> **To do**
Would you reproduce, without any alteration, the lines from the opening line of the entries through the line that has "replaced: blue-green drink" in it?

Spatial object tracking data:
--- START ---

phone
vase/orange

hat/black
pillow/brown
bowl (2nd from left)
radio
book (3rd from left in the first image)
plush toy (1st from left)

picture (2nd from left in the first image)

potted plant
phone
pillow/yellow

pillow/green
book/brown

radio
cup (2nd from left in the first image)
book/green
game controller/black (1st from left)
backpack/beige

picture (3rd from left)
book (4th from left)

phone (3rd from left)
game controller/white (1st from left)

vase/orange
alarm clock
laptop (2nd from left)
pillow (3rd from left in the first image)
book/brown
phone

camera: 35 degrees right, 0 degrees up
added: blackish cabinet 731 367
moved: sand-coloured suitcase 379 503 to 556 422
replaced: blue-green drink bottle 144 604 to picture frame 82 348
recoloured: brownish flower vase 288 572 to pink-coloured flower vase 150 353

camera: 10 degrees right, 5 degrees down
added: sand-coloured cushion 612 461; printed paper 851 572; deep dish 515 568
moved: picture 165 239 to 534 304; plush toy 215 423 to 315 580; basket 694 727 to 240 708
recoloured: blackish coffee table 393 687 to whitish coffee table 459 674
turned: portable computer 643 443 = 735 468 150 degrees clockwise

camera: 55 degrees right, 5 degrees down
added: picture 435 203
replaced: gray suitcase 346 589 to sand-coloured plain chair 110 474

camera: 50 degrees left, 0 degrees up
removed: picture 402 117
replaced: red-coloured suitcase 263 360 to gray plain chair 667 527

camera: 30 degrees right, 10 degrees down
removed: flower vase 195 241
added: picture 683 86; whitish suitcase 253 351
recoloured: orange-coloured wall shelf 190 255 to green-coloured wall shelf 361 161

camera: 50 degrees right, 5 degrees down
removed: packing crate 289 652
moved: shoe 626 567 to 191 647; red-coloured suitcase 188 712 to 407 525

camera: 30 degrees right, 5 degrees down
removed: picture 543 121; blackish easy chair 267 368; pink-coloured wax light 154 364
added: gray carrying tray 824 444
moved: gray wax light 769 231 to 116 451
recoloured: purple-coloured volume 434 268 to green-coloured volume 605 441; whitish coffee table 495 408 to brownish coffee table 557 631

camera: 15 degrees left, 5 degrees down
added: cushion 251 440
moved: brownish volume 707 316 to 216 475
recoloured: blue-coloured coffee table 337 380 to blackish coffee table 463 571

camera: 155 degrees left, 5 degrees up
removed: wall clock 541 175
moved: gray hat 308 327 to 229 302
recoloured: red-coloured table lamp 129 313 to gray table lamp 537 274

--- END ---

> **Output for this exercise**
phone
vase/orange

hat/black
pillow/brown
bowl (2nd from left)
radio
book (3rd from left in the first image)
plush toy (1st from left)

picture (2nd from left in the first image)

potted plant
phone
pillow/yellow

pillow/green
book/brown

radio
cup (2nd from left in the first image)
book/green
game controller/black (1st from left)
backpack/beige

picture (3rd from left)
book (4th from left)

phone (3rd from left)
game controller/white (1st from left)

vase/orange
alarm clock
laptop (2nd from left)
pillow (3rd from left in the first image)
book/brown
phone

camera: 35 degrees right, 0 degrees up
added: blackish cabinet 731 367
moved: sand-coloured suitcase 379 503 to 556 422
replaced: blue-green drink bottle 144 604 to picture frame 82 348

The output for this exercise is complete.